Idrogeno verde dalla biomassa: un passo verso l’energia del futuro

I ricercatori sudcoreani hanno sviluppato un sistema che quadruplica la produzione di idrogeno verde usando solo luce solare e scarti agricoli

Redazione

L’energia del futuro potrebbe nascere dagli scarti della canna da zucchero. Un team di ricerca sudcoreano ha messo a punto un metodo rivoluzionario per produrre idrogeno verde, utilizzando la luce del sole e una sostanza derivata dalla biomassa agricola, il furfurale.

Idrogeno verde: svolta tecnologica dalla Corea del Sud

Il nuovo sistema, sviluppato presso l’Ulsan National Institute of Science and Technology (UNIST), riesce a generare idrogeno solare a una velocità di 1,4 mmol per centimetro quadrato ogni ora, quattro volte sopra lo standard fissato dal Dipartimento dell’Energia degli Stati Uniti per la commercializzazione di questa tecnologia. Tutto ciò senza ricorrere a combustibili fossili.

La chiave dell’innovazione sta in un processo fotoelettrochimico (PEC) che sfrutta due reazioni distinte ma complementari. Sul primo elettrodo in rame, il furfurale viene ossidato, producendo idrogeno e acido furico, un sottoprodotto molto richiesto in ambito industriale. In parallelo, sull’altro elettrodo in silicio cristallino, la luce solare scinde le molecole d’acqua, generando ulteriore idrogeno.

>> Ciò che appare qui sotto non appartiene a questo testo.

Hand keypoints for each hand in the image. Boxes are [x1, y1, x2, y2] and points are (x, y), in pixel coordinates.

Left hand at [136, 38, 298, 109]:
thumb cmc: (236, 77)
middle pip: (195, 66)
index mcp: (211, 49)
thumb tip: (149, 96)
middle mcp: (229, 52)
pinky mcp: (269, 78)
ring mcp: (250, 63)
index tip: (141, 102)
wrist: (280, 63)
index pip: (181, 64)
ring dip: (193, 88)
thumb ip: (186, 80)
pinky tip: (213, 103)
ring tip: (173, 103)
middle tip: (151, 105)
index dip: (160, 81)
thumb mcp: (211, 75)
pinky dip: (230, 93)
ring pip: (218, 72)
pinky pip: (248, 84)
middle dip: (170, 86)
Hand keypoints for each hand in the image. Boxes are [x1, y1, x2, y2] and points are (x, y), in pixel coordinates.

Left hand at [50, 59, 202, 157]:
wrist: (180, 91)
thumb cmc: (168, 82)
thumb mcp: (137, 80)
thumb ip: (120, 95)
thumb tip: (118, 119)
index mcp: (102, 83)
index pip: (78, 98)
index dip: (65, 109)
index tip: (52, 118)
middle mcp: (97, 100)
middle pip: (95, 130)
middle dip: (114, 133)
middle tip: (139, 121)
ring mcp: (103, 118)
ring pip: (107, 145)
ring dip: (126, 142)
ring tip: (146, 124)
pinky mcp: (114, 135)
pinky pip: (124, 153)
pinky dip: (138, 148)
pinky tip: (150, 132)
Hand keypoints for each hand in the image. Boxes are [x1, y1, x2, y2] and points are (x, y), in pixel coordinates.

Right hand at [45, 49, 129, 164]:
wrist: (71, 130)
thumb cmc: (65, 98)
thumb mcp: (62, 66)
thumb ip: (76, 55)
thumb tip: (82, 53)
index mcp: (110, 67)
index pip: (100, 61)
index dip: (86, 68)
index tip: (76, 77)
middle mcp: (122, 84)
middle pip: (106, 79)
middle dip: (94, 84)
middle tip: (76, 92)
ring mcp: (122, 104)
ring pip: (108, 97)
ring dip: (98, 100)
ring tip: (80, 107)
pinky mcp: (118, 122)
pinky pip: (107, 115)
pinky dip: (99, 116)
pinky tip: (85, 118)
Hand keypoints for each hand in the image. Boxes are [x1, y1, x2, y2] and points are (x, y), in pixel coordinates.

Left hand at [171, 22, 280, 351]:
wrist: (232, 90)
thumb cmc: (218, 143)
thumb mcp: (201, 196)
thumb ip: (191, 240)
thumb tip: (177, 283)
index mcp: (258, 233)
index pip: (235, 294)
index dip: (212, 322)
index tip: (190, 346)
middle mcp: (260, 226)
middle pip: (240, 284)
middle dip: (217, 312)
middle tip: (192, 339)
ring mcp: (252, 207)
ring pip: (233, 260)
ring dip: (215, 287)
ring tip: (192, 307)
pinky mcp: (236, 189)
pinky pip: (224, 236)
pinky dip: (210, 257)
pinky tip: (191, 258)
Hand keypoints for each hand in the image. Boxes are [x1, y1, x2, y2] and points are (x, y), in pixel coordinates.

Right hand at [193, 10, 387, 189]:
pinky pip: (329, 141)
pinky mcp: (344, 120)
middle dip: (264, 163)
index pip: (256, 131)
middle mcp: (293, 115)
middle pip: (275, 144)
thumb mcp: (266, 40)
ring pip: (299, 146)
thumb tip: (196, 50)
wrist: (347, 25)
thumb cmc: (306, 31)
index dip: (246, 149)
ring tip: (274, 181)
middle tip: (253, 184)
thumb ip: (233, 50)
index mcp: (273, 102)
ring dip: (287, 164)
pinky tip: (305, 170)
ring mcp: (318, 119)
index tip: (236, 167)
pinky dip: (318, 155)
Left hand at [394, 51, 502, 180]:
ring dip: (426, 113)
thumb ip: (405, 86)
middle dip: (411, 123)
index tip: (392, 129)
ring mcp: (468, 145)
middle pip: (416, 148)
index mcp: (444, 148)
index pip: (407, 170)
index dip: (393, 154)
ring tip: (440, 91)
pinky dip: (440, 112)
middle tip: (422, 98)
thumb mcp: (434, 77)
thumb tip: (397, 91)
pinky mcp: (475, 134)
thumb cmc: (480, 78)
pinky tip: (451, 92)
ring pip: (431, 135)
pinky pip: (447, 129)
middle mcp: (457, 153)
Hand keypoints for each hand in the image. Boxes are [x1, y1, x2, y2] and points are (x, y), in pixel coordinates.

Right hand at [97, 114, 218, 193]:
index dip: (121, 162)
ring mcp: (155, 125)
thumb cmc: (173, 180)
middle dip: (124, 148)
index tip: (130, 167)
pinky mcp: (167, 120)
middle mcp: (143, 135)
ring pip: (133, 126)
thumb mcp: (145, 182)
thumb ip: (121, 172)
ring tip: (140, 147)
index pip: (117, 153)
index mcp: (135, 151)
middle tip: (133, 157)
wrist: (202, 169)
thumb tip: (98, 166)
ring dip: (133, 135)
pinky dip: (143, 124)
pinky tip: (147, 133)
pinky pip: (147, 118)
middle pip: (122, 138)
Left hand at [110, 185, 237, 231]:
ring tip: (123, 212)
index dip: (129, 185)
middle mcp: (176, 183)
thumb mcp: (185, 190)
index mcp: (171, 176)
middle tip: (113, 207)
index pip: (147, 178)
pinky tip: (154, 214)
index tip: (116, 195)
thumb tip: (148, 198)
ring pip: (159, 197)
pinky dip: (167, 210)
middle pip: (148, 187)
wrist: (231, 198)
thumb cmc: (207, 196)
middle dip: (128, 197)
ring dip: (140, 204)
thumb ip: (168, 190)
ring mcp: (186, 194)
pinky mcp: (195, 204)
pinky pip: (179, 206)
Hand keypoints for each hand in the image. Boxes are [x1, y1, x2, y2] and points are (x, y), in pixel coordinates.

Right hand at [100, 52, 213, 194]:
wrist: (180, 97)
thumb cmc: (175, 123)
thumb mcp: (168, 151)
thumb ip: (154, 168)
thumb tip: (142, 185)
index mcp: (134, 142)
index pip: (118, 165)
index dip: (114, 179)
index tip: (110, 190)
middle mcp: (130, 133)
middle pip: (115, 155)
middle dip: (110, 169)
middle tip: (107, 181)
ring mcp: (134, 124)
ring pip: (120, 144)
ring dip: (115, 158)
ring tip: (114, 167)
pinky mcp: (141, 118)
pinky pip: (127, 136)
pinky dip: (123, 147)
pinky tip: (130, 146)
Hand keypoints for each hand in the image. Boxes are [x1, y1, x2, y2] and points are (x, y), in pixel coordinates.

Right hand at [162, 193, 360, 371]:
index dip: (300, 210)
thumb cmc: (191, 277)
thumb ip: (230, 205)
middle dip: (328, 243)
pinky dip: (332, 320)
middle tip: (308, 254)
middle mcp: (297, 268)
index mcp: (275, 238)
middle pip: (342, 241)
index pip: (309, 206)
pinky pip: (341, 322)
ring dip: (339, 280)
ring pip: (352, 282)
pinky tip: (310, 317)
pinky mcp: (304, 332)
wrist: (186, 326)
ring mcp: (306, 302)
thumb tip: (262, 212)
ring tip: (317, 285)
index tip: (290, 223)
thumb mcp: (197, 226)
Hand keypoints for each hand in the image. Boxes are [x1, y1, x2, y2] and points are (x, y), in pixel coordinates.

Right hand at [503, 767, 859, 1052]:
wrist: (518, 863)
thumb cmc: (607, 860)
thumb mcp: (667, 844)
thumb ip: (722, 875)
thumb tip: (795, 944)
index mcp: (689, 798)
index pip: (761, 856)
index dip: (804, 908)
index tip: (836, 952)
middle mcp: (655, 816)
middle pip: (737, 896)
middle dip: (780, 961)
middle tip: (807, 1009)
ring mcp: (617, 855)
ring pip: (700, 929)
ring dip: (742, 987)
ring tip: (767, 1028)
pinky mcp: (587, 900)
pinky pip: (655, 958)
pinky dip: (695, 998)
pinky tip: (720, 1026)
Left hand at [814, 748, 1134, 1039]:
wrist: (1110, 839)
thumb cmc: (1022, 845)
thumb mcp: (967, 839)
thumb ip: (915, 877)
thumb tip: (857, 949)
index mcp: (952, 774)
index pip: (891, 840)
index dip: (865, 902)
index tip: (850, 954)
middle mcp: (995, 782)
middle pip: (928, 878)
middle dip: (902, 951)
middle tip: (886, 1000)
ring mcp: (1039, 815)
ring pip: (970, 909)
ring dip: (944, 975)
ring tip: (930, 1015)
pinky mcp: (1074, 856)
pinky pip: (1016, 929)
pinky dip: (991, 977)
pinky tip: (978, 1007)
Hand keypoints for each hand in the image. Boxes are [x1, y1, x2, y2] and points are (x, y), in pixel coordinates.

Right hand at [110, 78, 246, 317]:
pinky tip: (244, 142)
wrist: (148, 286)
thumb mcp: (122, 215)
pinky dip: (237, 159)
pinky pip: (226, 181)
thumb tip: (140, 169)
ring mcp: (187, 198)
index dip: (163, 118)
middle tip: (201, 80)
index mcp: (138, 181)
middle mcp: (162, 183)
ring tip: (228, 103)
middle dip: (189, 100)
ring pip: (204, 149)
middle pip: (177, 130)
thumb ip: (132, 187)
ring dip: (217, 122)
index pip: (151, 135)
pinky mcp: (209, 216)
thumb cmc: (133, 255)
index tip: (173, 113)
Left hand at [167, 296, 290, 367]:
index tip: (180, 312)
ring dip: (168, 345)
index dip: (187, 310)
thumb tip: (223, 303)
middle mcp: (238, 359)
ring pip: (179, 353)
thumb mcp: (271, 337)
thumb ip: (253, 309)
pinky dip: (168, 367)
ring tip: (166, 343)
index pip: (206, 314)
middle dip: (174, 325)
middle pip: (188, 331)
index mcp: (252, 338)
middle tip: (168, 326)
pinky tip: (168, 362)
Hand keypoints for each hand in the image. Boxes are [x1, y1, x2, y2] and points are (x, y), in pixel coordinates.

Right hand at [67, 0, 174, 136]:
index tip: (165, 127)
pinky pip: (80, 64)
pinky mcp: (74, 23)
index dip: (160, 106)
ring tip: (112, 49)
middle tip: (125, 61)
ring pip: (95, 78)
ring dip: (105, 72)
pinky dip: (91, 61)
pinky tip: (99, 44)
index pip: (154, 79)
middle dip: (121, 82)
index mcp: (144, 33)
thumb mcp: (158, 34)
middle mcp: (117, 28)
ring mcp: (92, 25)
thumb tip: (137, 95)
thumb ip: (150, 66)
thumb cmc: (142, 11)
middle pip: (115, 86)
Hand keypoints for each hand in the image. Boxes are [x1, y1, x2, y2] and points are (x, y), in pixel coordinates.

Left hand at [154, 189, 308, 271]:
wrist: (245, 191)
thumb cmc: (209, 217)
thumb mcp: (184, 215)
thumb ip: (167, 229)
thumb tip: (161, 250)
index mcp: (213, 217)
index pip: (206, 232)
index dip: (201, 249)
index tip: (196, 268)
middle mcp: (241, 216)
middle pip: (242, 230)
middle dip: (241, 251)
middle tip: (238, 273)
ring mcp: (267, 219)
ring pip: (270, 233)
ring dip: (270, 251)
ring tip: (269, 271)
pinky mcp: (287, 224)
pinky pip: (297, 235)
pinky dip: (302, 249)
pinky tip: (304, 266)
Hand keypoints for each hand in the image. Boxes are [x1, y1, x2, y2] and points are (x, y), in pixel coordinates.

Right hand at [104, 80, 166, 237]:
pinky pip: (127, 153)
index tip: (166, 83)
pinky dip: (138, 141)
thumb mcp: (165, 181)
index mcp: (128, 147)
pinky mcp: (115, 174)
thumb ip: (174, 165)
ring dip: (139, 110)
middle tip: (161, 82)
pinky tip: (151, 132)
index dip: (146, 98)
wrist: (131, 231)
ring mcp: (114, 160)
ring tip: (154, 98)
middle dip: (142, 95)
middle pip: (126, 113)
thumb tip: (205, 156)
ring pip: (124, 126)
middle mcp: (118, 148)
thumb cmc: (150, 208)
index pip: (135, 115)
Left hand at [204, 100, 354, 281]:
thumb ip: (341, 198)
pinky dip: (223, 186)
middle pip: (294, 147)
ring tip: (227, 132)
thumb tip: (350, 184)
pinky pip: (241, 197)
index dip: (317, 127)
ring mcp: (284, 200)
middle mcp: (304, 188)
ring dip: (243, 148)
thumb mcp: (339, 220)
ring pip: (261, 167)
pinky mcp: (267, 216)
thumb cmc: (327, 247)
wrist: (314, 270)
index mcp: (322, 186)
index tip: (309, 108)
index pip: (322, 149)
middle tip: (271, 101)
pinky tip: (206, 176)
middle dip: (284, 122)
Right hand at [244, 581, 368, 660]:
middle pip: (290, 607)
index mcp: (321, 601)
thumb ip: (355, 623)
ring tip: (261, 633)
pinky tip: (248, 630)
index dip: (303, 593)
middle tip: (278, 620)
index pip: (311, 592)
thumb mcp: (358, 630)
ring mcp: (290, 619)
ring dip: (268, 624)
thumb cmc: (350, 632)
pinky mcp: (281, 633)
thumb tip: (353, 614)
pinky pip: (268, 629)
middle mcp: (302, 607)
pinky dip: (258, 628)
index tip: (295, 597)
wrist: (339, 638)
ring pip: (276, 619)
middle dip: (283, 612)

È proprio questa sinergia tra le due reazioni a permettere un salto di efficienza notevole rispetto ai PEC tradizionali, che si basano solo sulla fotolisi dell’acqua. Il doppio meccanismo non solo raddoppia la resa teorica, ma permette di superare le principali barriere tecniche legate all’energia richiesta per avviare il processo.

Silicio e furfurale: gli ingredienti inattesi dell’energia verde

Come raccontato sul sito specializzato Techxplore, a rendere possibile tutto questo è il sapiente uso del furfurale, un composto organico che si ottiene dagli scarti della canna da zucchero. Si tratta di un materiale facilmente reperibile, a basso costo e derivato da fonti rinnovabili. A fare da catalizzatore, invece, c’è il silicio, materiale abbondante e già ampiamente impiegato nell’industria solare.

Tuttavia, il silicio ha un limite ben noto: produce una tensione relativamente bassa, insufficiente per alimentare reazioni chimiche complesse come la produzione di idrogeno. I ricercatori coreani hanno superato questo ostacolo grazie all’ossidazione del furfurale, che fornisce l’energia mancante e stabilizza il sistema.

Il dispositivo progettato dal team UNIST si distingue anche per la sua architettura ingegneristica avanzata. L’elettrodo in silicio è completamente immerso e dotato di un involucro protettivo in foglio di nichel e vetro, in grado di garantire la stabilità dell’intero sistema anche dopo numerose ore di funzionamento in ambienti elettrolitici.

Questo design “subacqueo” ha anche un altro vantaggio: permette il raffreddamento naturale del dispositivo durante l’esposizione solare, migliorando le prestazioni e riducendo i rischi di degrado termico. Una soluzione semplice ma efficace, che aumenta la durata e l’affidabilità del sistema.